Drôle de mélange : les hommes sont à la fois d’un audacieux esprit d’entreprise (tout le monde est vendeur de quelque chose, tout peut devenir une affaire), et défaitistes dans l’action tant les administrations corrompues transforment l’échec inexpliqué en une possibilité inhérente à toute démarche. Expansifs, les gens expriment leur malheur, pleurent ou s’énervent, mais sachant que rien ne sera fait pour eux, une fois le sac vidé, ils font preuve d’une inventivité redoublée. De la débrouillardise à l’action criminelle il n’y a ici qu’un pas. L’individualisme américain rencontre ici les micro-sociétés de rues, où les échanges, aussi fragiles soient-ils, tissent de forts liens qui ressemblent à un prolongement du cadre familial. Cette idée d’une population et de son contexte ne se construit jamais frontalement mais par une habile accumulation de bribes : une conversation au téléphone partiellement audible, une voix lointaine, une assemblée floue en arrière-plan…
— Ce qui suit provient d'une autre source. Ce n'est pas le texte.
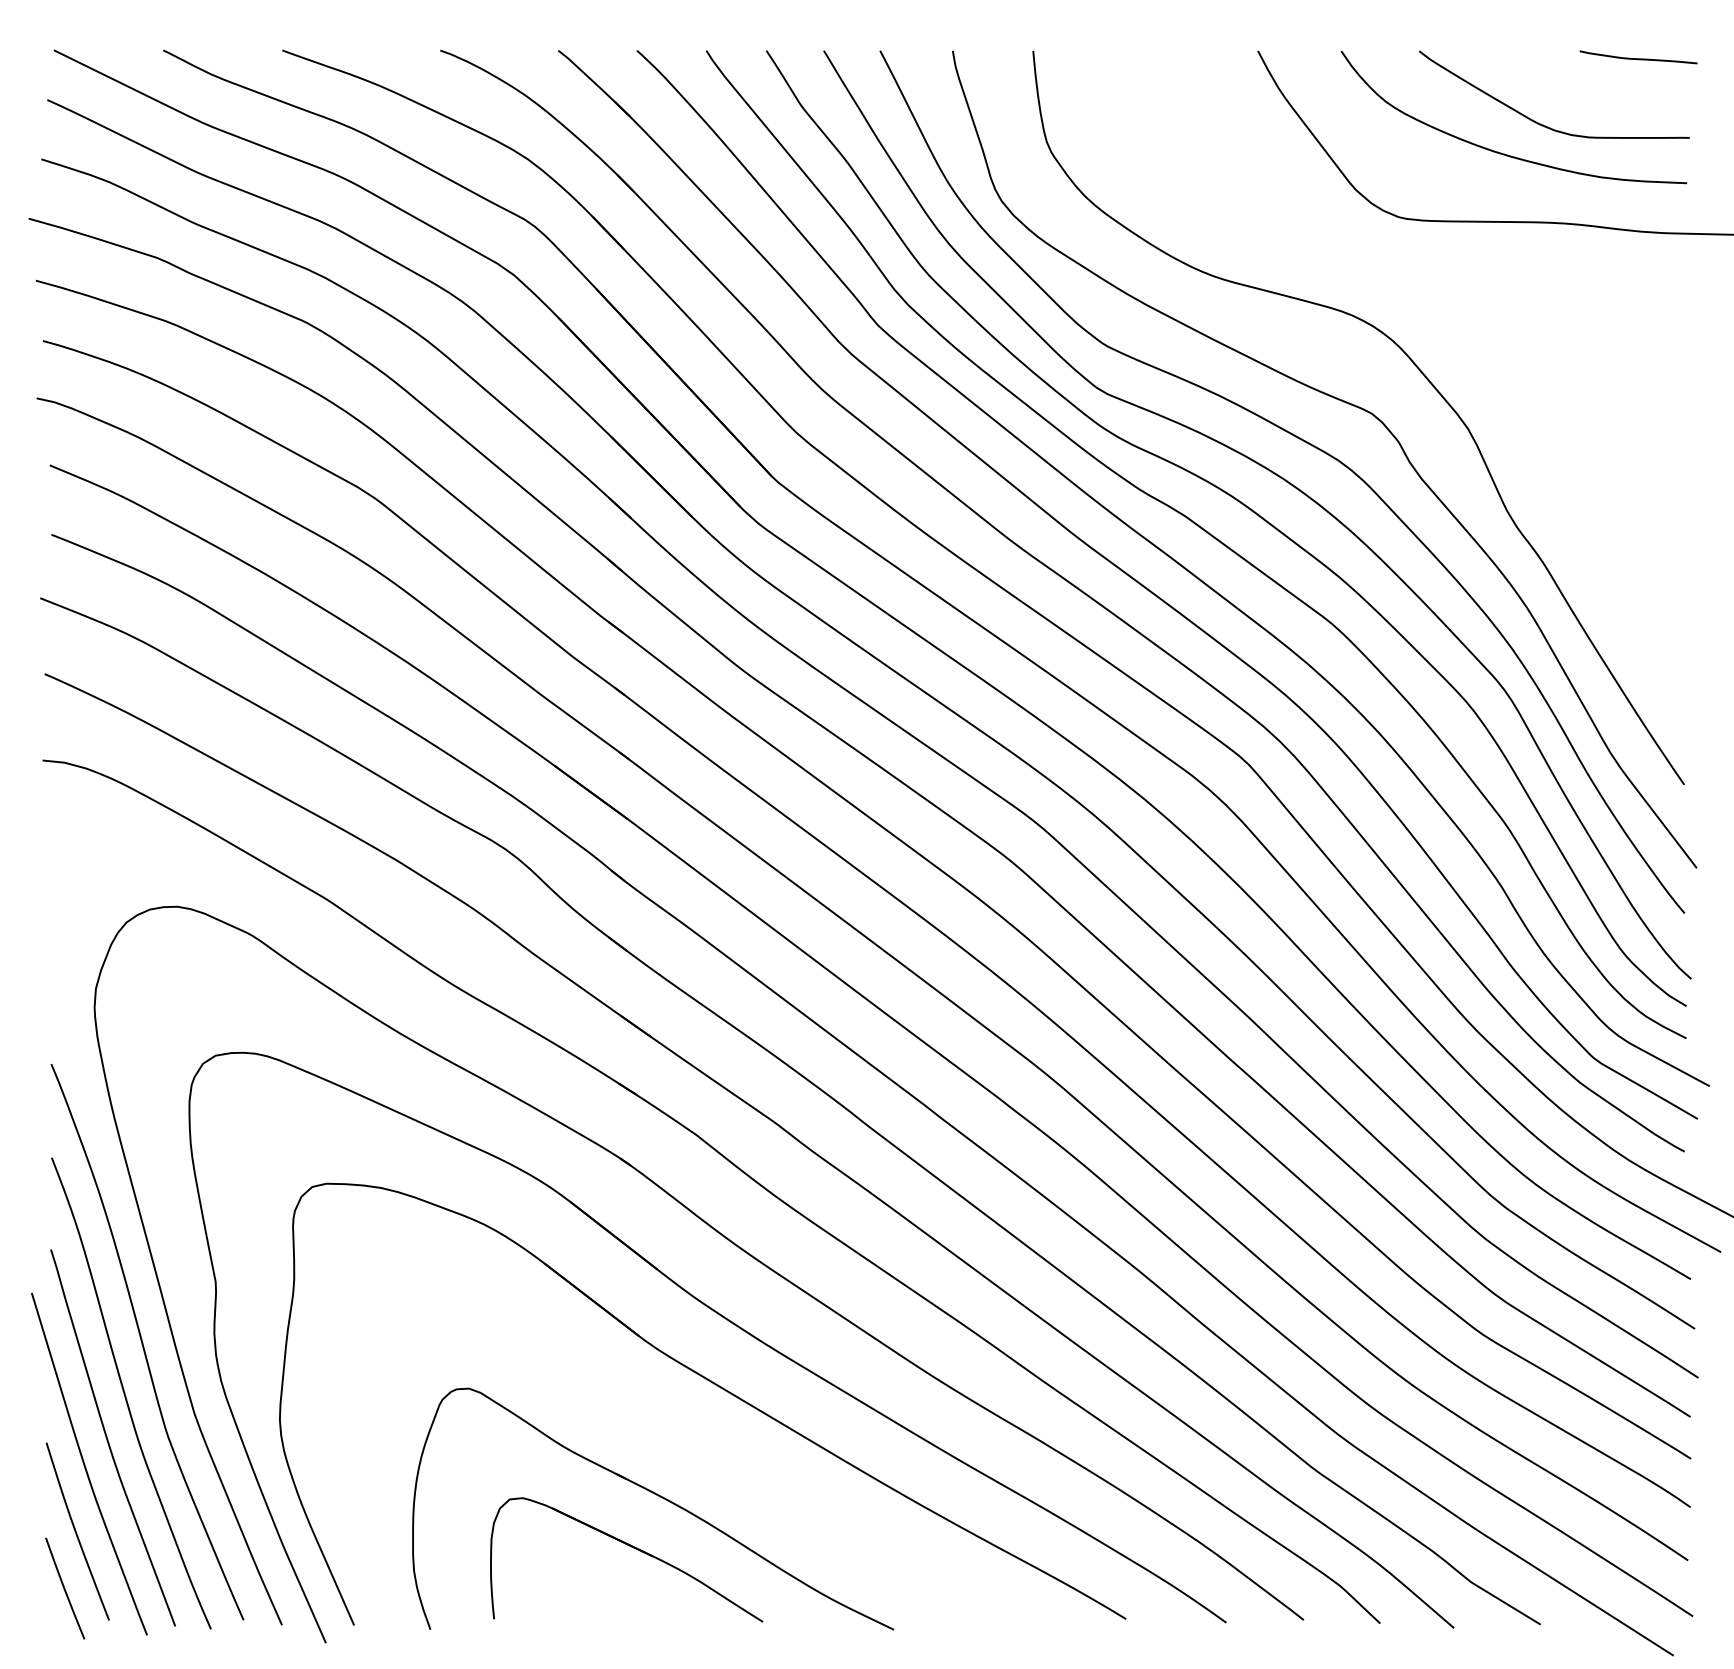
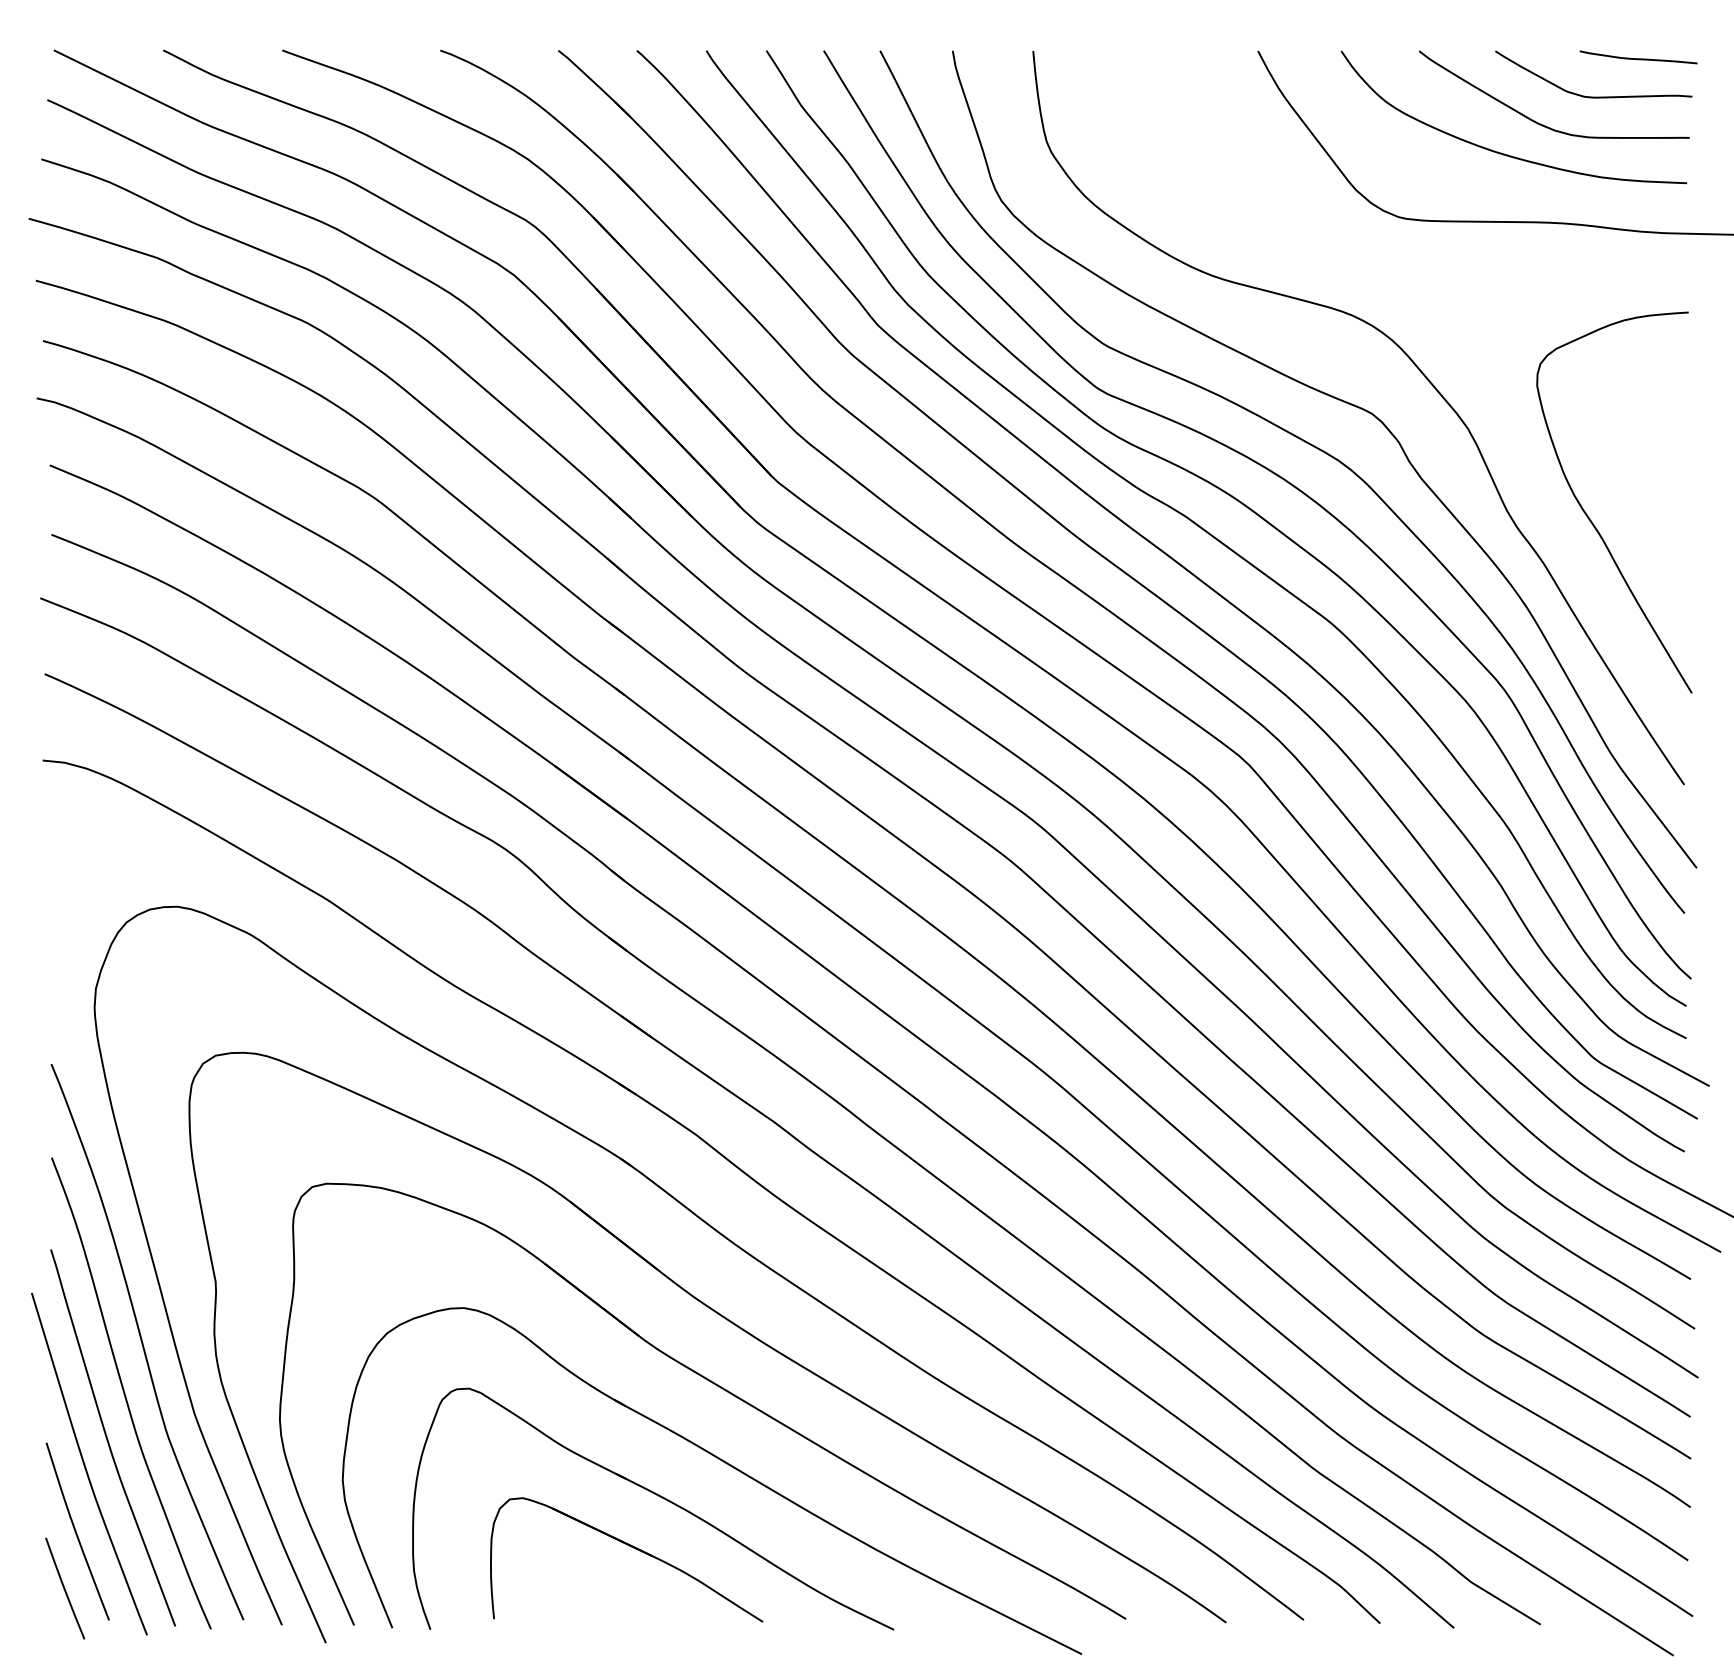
curve at (1593, 96): none -> present
curve at (1590, 518): none -> present
part at (721, 1461): none -> present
Alejandro Landes a choisi de faire jouer à Porfirio Ramirez son propre rôle, sans lui faire lire le scénario et en se concentrant sur la répétition des dialogues. Son fils complice lors des faits étant devenu trop grand, il l’a remplacé par son cadet. Et pour sa femme, le couple s’étant séparé, une jeune voisine que Porfirio admirait – et dont le dossier de presse dit malignement « qu’elle aimait l’intérêt qu’il avait pour elle » – s’est prêtée au jeu. Trois semaines avant le début du tournage, Landes a demandé aux acteurs d’habiter avec Porfirio. Le film est donc un mélange d’éléments réels, de principes de cinéma vérité, et d’une grande rigueur formelle. Mais les éléments carcéraux, qui auraient pu le piéger dans une métaphore pataude de la double condition de Porfirio – paralysé et oublié – parviennent à dessiner très profondément l’homme, et à inscrire dans sa chair, dans ses mouvements, quasiment sans le faire parler, ce que son corps et le monde ont fait à son caractère, et en retour ce que son caractère est capable de leur imposer. Si parfois la mise en scène de Landes a le caractère strict d’une jeunesse qui revendique une radicalité artistique, qu’elle fait de scènes naturelles des scènes inévitables (le sexe explicite) et par là un peu forcées, Porfirio porte un regard dont la perspicacité ajoute à la justesse la synthèse d’un pays.